Improving cloud microphysics simulations for the SGP from four-dimensional variational data assimilation (4DVAR)

 

Authors

Zewdu Tessema Segele — CIMMS/University of Oklahoma
Lance Leslie — Ohio University
Peter J. Lamb — University of Oklahoma

Category

Modeling

Description

Figure 1. Observed (left) and simulated (right) reflectivity and thermodynamic structure for the SGP CF for 2300 UTC 27 May–0100 UTC 28 May 2001. (a) KVNX WSR-88D reflectivity, showing the nested WRF domain and the orientation of transects for eight microphysics schemes. (b) MMCR reflectivity (shading) and rawinsonde θe (contour, K). (c) Saturated moist static energy deviations (hs, contours, K) and buoyancy perturbations (B, shading) from time-averaged (TA) reference profiles (RP). (d) MMCR raw reflectivity, showing complete attenuation. (e) Observed and simulated Ka-band reflectivities for 4DVAR runs and their averages along with those for CNTRL. (f) RH differences between the 4DVAR and CNTRL simulations. (g) Same as (f) except for B. (h) Vertical transects along the lines in (a) of 4DVAR Ka-band reflectivities and θe for selected schemes (top and third rows), and transects of B (shading) from area-averaged RP, and hs (contours) from TARP (second and bottom rows). All vertical transects in (h) are 3-hr averages (arrows in b). Ka-band cloud radar reflectivities were computed according to the particle size distribution specifications of the eight microphysics schemes.

This study evaluates the improvements from a 4DVAR data assimilation of SGP surface and SGP Central Facility (CF) rawinsonde observations in simulating deep convection in eight WRF microphysics schemes, relative to control simulations without data assimilation (CNTRL), for the SGP warm-season heavy precipitation event of May 27–31, 2001. Because convection tends to develop in a region of high water vapor content, the 95 percent of maximum microphysics-simulated water vapor mixing ratio at 5.5 km (level of maximum observed cloud reflectivity) is used to identify objectively, through linear regression, the location and orientation of simulated convective cloud structure (Figure 1, top left) in the vicinity of the SGP CF. Ka-band cloud radar reflectivity was computed by using particle size distributions employed in the eight WRF cloud microphysics schemes. In-cloud thermodynamic parameters—such as saturated moist static energy, buoyancy, equivalent potential temperature (θe), convective available potential energy (CAPE), and convection inhibition (CIN)—were computed, and vertical transects across the SGP CF were compared with observations. To maximize the utility of the observed millimeter-wavelength cloud radar (MMCR) reflectivity, the analysis was performed for the three hours immediately preceding the intense convection at the SGP CF. During the intense convection period, the MMCR suffered severe attenuation (Figure 1).

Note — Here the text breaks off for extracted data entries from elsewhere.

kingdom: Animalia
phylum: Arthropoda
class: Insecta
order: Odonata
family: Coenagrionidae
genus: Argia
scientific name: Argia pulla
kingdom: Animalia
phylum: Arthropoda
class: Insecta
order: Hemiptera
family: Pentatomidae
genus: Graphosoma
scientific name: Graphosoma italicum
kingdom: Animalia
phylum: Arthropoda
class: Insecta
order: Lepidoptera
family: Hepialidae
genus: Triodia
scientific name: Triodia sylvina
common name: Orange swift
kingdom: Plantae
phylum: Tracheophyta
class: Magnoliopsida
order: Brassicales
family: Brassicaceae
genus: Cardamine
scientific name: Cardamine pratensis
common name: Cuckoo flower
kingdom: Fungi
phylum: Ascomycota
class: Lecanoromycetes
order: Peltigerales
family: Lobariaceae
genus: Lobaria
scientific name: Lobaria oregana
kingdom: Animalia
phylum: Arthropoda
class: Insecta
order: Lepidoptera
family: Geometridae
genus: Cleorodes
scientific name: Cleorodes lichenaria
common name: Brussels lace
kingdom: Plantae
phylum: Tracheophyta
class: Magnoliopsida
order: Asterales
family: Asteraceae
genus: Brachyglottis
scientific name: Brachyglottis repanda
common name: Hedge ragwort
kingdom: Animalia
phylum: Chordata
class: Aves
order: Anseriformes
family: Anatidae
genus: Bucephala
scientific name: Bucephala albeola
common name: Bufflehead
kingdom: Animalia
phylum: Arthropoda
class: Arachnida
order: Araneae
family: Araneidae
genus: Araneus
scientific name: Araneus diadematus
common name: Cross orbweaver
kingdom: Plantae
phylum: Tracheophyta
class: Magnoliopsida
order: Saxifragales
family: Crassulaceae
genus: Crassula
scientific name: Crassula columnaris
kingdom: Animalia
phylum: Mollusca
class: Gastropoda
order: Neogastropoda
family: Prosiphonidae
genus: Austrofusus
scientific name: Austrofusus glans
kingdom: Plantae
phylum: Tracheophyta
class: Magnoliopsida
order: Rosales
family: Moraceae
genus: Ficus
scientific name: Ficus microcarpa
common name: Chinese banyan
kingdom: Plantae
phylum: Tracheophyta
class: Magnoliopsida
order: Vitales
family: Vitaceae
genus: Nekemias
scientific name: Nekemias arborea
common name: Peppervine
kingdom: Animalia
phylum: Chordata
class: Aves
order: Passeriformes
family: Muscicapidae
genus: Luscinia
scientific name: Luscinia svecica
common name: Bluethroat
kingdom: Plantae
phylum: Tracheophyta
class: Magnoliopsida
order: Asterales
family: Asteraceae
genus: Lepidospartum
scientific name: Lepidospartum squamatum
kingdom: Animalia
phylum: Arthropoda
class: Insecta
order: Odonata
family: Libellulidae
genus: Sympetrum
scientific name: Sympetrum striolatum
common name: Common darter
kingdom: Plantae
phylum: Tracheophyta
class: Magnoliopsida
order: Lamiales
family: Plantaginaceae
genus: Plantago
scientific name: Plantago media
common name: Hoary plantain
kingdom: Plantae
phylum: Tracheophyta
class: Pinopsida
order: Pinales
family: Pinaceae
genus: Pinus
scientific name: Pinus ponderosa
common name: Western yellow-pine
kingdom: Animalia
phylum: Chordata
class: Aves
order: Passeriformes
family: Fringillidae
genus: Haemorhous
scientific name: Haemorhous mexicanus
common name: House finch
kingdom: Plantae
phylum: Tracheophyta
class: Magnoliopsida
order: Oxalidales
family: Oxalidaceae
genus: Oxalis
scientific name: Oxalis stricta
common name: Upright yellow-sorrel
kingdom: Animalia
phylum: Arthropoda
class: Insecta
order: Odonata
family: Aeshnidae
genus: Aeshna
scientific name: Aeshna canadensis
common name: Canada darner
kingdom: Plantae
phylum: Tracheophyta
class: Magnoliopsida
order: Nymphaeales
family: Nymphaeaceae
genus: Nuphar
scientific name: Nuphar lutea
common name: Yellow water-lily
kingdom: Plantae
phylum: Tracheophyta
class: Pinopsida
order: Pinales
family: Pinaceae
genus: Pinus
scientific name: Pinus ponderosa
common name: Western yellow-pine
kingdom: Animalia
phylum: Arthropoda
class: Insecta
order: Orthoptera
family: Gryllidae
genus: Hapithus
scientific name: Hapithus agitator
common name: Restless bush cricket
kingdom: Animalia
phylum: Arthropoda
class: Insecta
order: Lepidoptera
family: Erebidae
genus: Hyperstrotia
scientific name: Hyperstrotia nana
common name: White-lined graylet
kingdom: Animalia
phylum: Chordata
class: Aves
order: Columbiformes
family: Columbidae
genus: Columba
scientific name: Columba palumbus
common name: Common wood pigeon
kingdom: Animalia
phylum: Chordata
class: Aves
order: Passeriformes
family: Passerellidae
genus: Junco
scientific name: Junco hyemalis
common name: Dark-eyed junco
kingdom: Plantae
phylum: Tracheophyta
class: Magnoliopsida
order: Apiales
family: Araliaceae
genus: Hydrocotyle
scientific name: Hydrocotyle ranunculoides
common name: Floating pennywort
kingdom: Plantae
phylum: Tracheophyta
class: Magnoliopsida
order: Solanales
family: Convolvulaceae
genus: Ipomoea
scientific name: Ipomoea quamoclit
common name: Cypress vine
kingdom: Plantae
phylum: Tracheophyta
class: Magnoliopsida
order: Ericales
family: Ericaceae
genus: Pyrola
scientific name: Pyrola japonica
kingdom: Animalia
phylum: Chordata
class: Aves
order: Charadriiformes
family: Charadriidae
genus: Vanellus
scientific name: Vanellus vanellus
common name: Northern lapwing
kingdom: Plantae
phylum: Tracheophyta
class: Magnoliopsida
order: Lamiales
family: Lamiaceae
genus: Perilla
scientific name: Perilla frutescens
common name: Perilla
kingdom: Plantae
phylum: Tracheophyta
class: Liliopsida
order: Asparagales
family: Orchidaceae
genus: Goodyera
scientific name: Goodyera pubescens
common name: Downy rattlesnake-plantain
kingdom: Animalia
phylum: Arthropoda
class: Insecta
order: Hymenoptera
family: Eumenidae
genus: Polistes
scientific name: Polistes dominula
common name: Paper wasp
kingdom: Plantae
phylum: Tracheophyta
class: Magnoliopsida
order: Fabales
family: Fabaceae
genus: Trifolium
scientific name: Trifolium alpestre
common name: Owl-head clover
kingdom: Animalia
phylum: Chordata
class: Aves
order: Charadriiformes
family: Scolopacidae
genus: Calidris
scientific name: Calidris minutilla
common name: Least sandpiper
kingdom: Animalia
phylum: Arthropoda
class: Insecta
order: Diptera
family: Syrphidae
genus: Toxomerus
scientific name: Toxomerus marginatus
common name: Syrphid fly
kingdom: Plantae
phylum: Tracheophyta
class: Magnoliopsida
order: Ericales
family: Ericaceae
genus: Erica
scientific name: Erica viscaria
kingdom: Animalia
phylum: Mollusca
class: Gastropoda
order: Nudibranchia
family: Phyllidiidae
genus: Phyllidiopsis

Compared with CNTRL, the 4DVAR experiments show marked improvement in the simulated Ka-band cloud radar reflectivity in the vicinity of the SGP CF (Figure 1e). This improvement is associated with enhanced lower- and mid-tropospheric buoyancy and higher near-surface and mid-tropospheric relative humidity of 4DVAR compared with CNTRL. Because of drier air at the top of a capping inversion in the 4DVAR simulations, the simulated CAPE values are lower than CNTRL. However, the CNTRL simulations have higher CIN compared with 4DVAR. Although all simulations under-predicted the observed high θe below 3 km at 0000 UTC 28 May, saturated moist static energy deviations from time-averaged reference profiles compared well with similarly computed rawinsonde counterparts, especially for the Thompson microphysics scheme.